THE TASK
Which lines of the records contain the word "give"? Copy each one.

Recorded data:
____________

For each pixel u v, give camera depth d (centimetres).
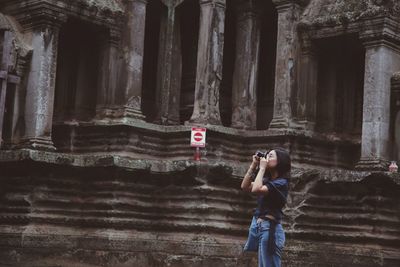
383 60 2386
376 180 2252
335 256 2255
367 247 2252
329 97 2644
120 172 2255
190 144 2339
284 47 2523
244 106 2598
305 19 2531
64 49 2570
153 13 2759
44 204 2219
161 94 2617
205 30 2491
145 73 2781
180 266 2180
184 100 2742
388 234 2277
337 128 2644
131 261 2195
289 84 2508
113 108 2480
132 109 2466
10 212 2211
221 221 2269
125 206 2261
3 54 2195
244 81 2606
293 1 2522
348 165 2606
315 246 2289
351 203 2319
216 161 2292
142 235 2266
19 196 2197
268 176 1095
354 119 2661
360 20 2411
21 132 2302
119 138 2408
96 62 2561
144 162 2272
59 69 2570
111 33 2483
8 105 2314
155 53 2795
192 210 2253
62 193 2261
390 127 2438
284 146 2467
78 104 2548
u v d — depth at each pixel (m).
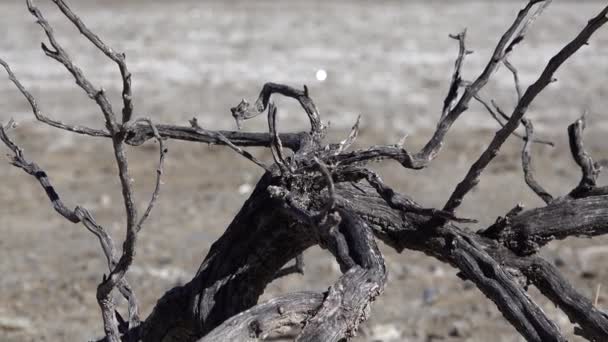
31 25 36.09
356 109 25.78
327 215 5.36
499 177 21.38
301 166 6.24
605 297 13.66
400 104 26.44
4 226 18.05
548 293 6.38
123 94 5.28
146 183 20.97
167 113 24.88
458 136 24.16
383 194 6.16
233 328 5.25
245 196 20.17
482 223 17.80
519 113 5.84
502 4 44.25
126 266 6.10
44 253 16.45
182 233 17.61
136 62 30.45
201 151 23.42
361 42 34.31
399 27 37.50
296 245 6.62
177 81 28.22
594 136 24.31
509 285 6.03
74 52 31.55
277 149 6.13
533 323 5.86
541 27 37.50
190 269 15.45
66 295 14.19
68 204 19.48
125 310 12.74
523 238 6.43
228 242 6.72
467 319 13.20
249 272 6.70
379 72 29.81
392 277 15.16
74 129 6.09
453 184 20.83
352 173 6.28
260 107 6.99
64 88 27.38
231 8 42.31
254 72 29.52
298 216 5.91
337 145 6.43
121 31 35.66
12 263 15.84
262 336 5.30
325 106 25.91
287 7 42.91
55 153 22.88
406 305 13.82
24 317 13.12
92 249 16.67
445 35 35.53
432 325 12.99
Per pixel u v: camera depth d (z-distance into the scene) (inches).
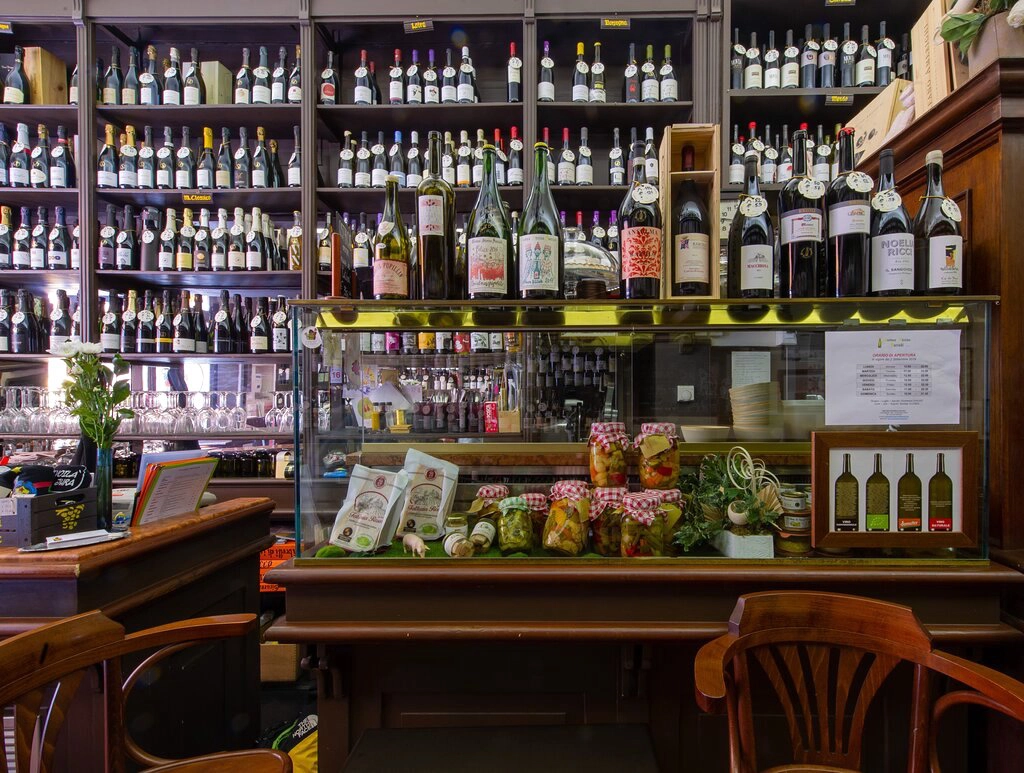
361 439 55.5
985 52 45.3
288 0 104.3
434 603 43.3
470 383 69.0
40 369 114.9
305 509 45.2
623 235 49.1
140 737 51.6
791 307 46.8
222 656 64.2
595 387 64.4
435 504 48.6
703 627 42.2
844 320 46.4
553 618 43.2
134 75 109.4
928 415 45.4
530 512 46.5
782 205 49.4
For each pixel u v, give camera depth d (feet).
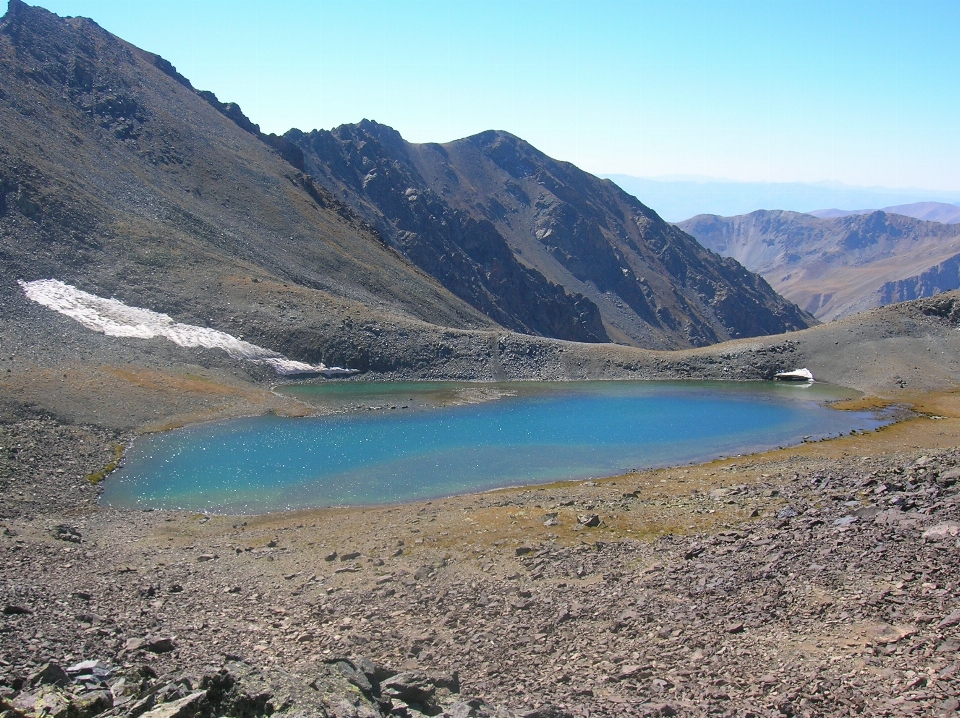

____________

EXERCISE RESULT
For each pixel u v, give camera depth d (centimetres).
For each pixel u v, give camera depth d (feet).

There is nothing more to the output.